Maquiladoras in Mexico's Free Trade Zones violate Mexican labor laws with impunity, often assuming that workers will not have the resources or the knowledge to fight for their rights. In many cases, foreign companies make partnerships with "phantom unions", entities that are designed only to serve the interests of corporations by blocking the establishment of independent unions inside maquiladoras. Most recently, Pung Kook of Mexico S.A. of C.V. (that provides services for such international firms as Adidas, Lands End, Patagonia and Danna), has refused to heed the orders of the Arbitration and Conciliation Board in Tijuana to reinstate Raquel Espinoza, a woman maquiladora worker who was unjustly fired from her job at the plant.
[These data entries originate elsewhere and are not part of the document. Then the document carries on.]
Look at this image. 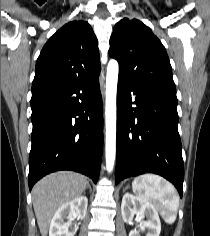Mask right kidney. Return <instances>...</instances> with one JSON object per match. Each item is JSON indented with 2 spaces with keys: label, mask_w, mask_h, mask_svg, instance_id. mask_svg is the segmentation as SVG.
<instances>
[{
  "label": "right kidney",
  "mask_w": 210,
  "mask_h": 236,
  "mask_svg": "<svg viewBox=\"0 0 210 236\" xmlns=\"http://www.w3.org/2000/svg\"><path fill=\"white\" fill-rule=\"evenodd\" d=\"M87 205V197L80 196L59 207L51 220L49 236H74L68 230L69 223H65L64 220H72L74 217L83 219L86 215Z\"/></svg>",
  "instance_id": "right-kidney-1"
}]
</instances>
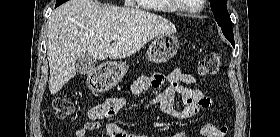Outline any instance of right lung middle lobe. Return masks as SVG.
<instances>
[{
  "label": "right lung middle lobe",
  "mask_w": 280,
  "mask_h": 137,
  "mask_svg": "<svg viewBox=\"0 0 280 137\" xmlns=\"http://www.w3.org/2000/svg\"><path fill=\"white\" fill-rule=\"evenodd\" d=\"M67 0H57L55 7L61 5L62 3L66 2Z\"/></svg>",
  "instance_id": "obj_1"
}]
</instances>
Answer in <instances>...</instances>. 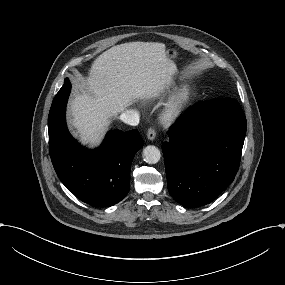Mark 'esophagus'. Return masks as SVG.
<instances>
[{
	"mask_svg": "<svg viewBox=\"0 0 285 285\" xmlns=\"http://www.w3.org/2000/svg\"><path fill=\"white\" fill-rule=\"evenodd\" d=\"M156 137V131L153 128H149L147 131V138L149 140H154Z\"/></svg>",
	"mask_w": 285,
	"mask_h": 285,
	"instance_id": "1",
	"label": "esophagus"
}]
</instances>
*Raquel Espinoza has been a maquiladora worker since 1974. Since August 3, 1998, she has been an employee at Pung Kook of Mexico, S.A. de C.V. working as a computer operator.Her workday runs from 7:30am to 5:30pm, Monday through Friday and 7:30am to 1:00pm on Saturdays. She was unjustly fired on June 11, 2001. At the time of her firing her salary was 50 pesos/day ($5.45 US), which is two pesos less than the minimum professional wage at that time. On April 29, 2002, at 8:50am, Raquel was notified of decision of the Local Arbitration Board dated March first, 2002, ]in which the following resolution which was unanimously supported by the Board members stated that:

*C. Raquel Espinoza, authentically verified the actions that were described in her first petition.*

*The Pung Kok of Mexico, S.A. de C.V. company is thus ordered to reinstate the worker C. Raquel Espinoza to the job that she carried out with the same terms and conditions, in conformity with this decision.*

*Weeks before the issuance of the resolution by the Arbitration Board, on the 1st and 2nd of May, the Mexican representative of the maquiladora, named Jesus Guerrero Alvarez, ordered the directors of the phantom union formed by the company and certain trusted workers, to generate a climate of violence and threats against Raquel Espinoza and Tito Piņeda, advisor to the independent Union of Workers of the Maquiladora Industry of Baja California Sur.*

It is now the end of May 2002 and we have not seeing any sign from this company that it will comply with the law for the "Peaceful Reinstatement of Raquel Espinoza".

http://www.petitiononline.com/XFACTOR/petition.html

http://www.maquilasolidarity.org/alerts/pungkookreport.htm

Once more we ask you to walk with us and shout "Ya Basta! Enough is Enough."

Once more we ask you to walk with for globalized human rights.

Once more we ask you to walk with us and against the transcendence of multinational interests.